On Monday 6 January 2020, the government approved a bill reflecting the European Medical Devices Regulation (“MDR”), effective from 26 May 2020, and partly also the European Regulation on In Vitro Diagnostic Medical Devices, effective from 26 May 2022, in the national legislation. The legislative package also includes fundamental changes in the area of regulation of medical device advertising.
Specifically, the government bill is based on the following European regulations: Regulation (EU) 2017/745 of the European Parliament and of the Council of 5 April 2017 on medical devices, and Regulation (EU) 2017/746 of the European Parliament and the Council of 5 April 2017 on in vitro diagnostic medical devices.
New Act on Medical Devices Reflecting the MDR
The adoption of the MDR was intended to harmonise the regulation of medical devices at the European level, as it is in the case of medicines, in order to ensure safety and increase transparency and traceability of medical devices within their distribution.
The MDR reacts primarily to serious cases of quality defects of medical devices that resulted in jeopardising the safety and health of patients (e.g. the well-known cases of defective breast implants covered in the media). Harmonising the regulation of medical devices, their classification, clinical evaluation and vigilance should lead to a consistent application of common European standards on the quality and safety of medical devices across the EU.

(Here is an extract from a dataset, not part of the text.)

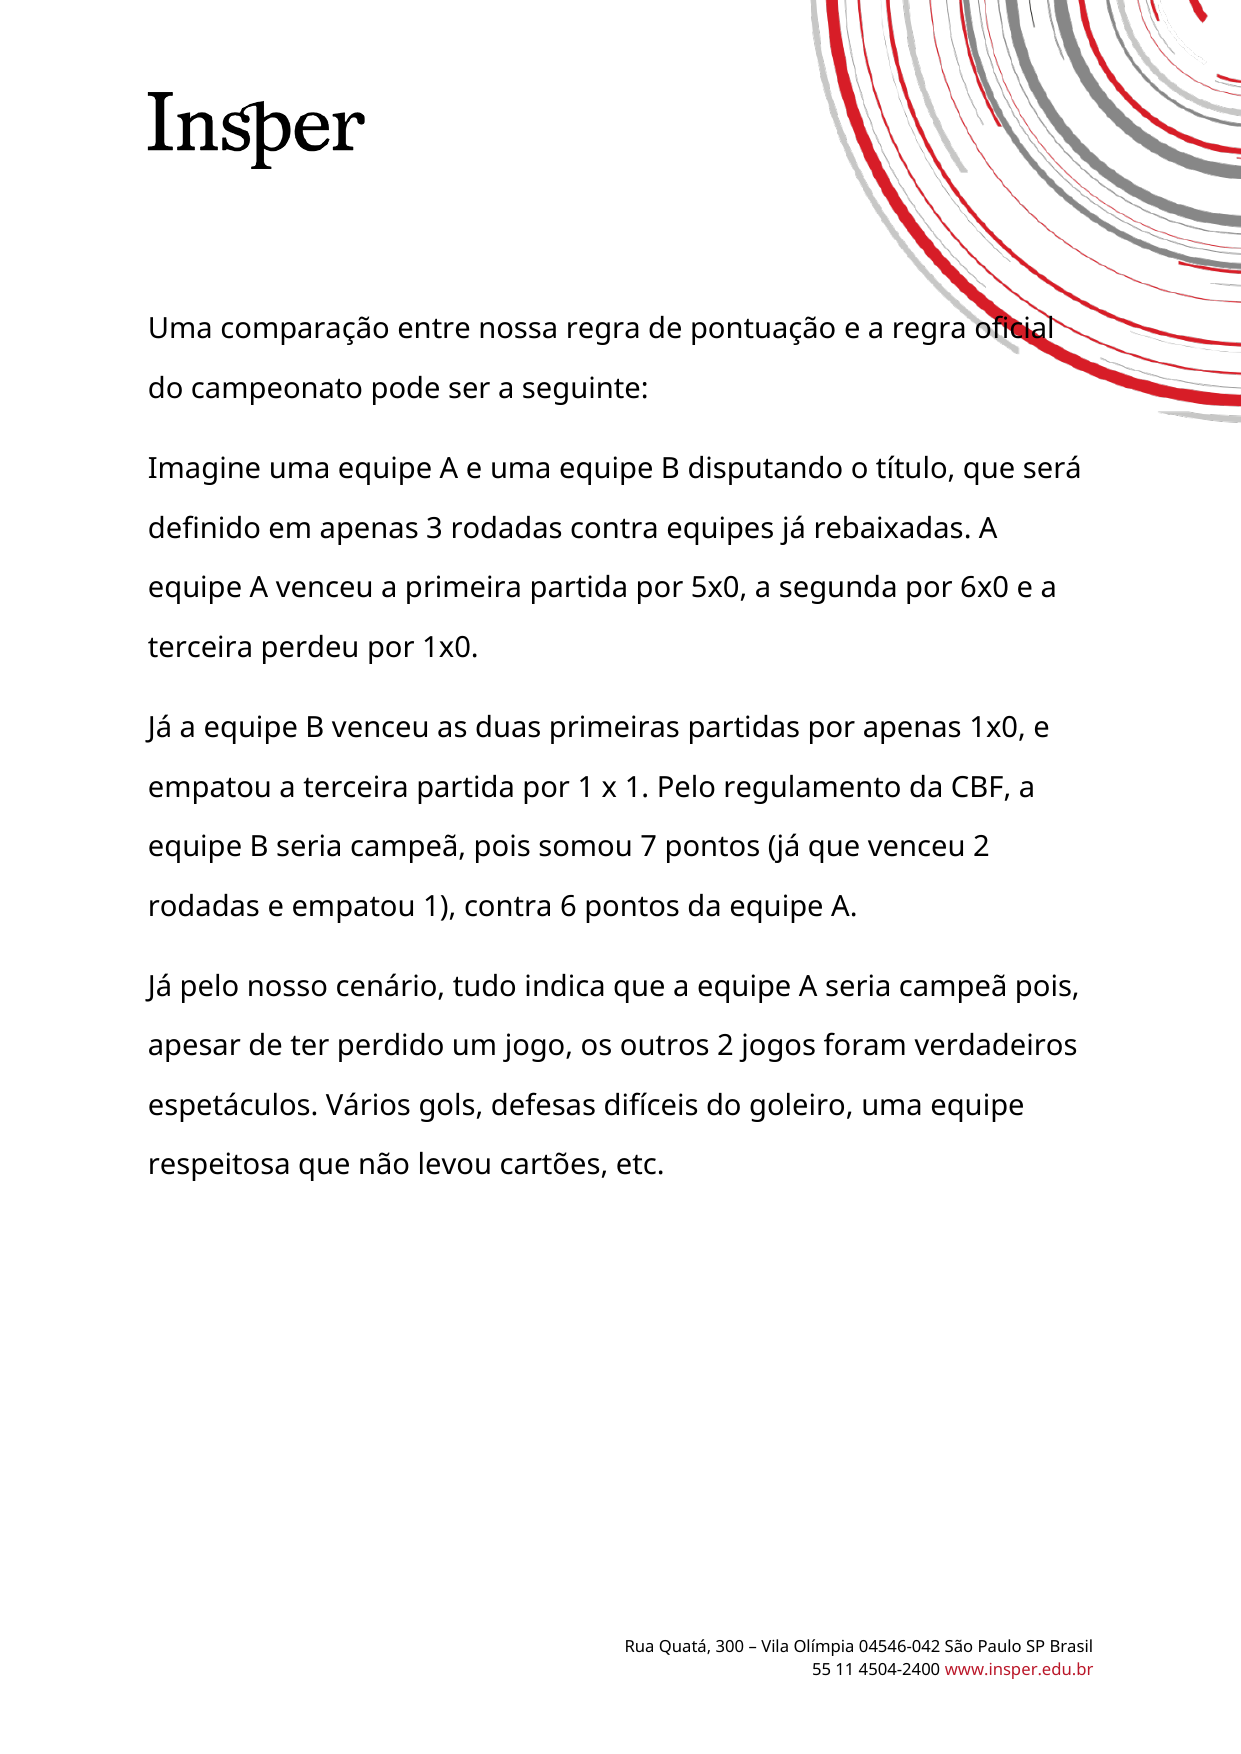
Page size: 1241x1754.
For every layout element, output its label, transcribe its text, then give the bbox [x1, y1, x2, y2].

The MDR is a regulation, which means it has a direct effect and as such it does not need to be transposed into national laws of the member states, as is the case with directives. Nevertheless, it is still necessary to amend the national legislation so that it complies with the MDR and provides for aspects that the MDR has left in the competence of the member states (e.g. certain rules for prescription, dispensing and use of medical devices and their service, the competence of state administration in the area of medical devices, elements of delicts and relevant sanctions).
Fundamental changes introduced by the MDR:
Definition of a medical device includes e.g. software, nanomaterials, other medical devices and active implantable medical devices or specific cleaning products, and harmonises the definition of medical devices across the EU. The MDR may result in a reclassification of specific medical devices and has a wider scope than the previous European legal regulations. The MDR also introduces a pre-market consultation process for certain high-risk medical devices.
The MDR defines higher standards for clinical examinations of medical devices, introduces a database of clinical evaluation of medical devices, and emphasises the significance of evidence of post-market safety and surveillance of medical devices for the purpose of ensuring the safety of patients.
- Information system of medical devices
The MDR will improve the traceability of medical devices and the transparency of medical devices distribution chain by requiring the disclosure of information on the devices and clinical and functional studies regarding their compliance. The data will be gathered in the new European database of medical devices and in vitro diagnostic medical devices – EUDAMED (European Database on Medical Devices), through which the general public will be informed about new devices introduced to the market. The UDI – a unique identification of a device, a single registration number for the EU market, will enable the identification of each specific device on the market and will significantly strengthen the traceability and efficiency of activities related to the post market supervision of a medical device.
- Vigilance and market supervision
The MDR focuses on supervision over the manufacturing of medical devices and requires that manufacturers introduce a comprehensive post-market surveillance system established as part of their quality management system and based on a post-market surveillance plan. The new national draft act on medical devices focuses primarily on the records of serious adverse events or the implementation of safety remedial measures in the territory of the Czech Republic.
Regulation of Advertising of Medical Devices
Advertising of medical devices has not been subject to specific regulation exceeding the scope of general requirements on advertising (e.g. compliance with accepted principles of good morals, limitation of advertising representing an unfair business practice, etc.).
Newly, it will be regulated similarly to medicines. The Act on Regulation of Advertising includes new specific rules for medical devices and in vitro diagnostic medical devices. Advertising of medical devices will include “also all forms of informing, survey or incentives performed with the purpose of supporting prescription, dispensation, sale, or use of medical devices or in vitro diagnostic medical devices”, primarily e.g. sales representatives visiting persons authorised to prescribe medical devices, supply their samples or sponsor scientific meetings, or meetings held for the purpose of promoting such devices.
The amendment divides the advertising of medical devices into activities aimed at the general public, and professionals, and it states specific rules for each type. The act newly bans certain types of advertising, e.g. advertising of medical devices covered partly or fully by the health insurance system. It must be added that the regulation of advertising of medical devices does not originate in the European legislation.
Amendment to the Existing Act on Medical Devices
The current legislation, represented by Act No. 268/2014 Coll., on Medical Devices, and the amendment to Act No. 634/2004 Coll., on Administrative Fees, as amended, is modified so that it will only regulate in vitro diagnostic medical devices. It is a provisional solution applicable until the regulation of in vitro diagnostic medical devices becomes effective, i.e. 26 May 2022.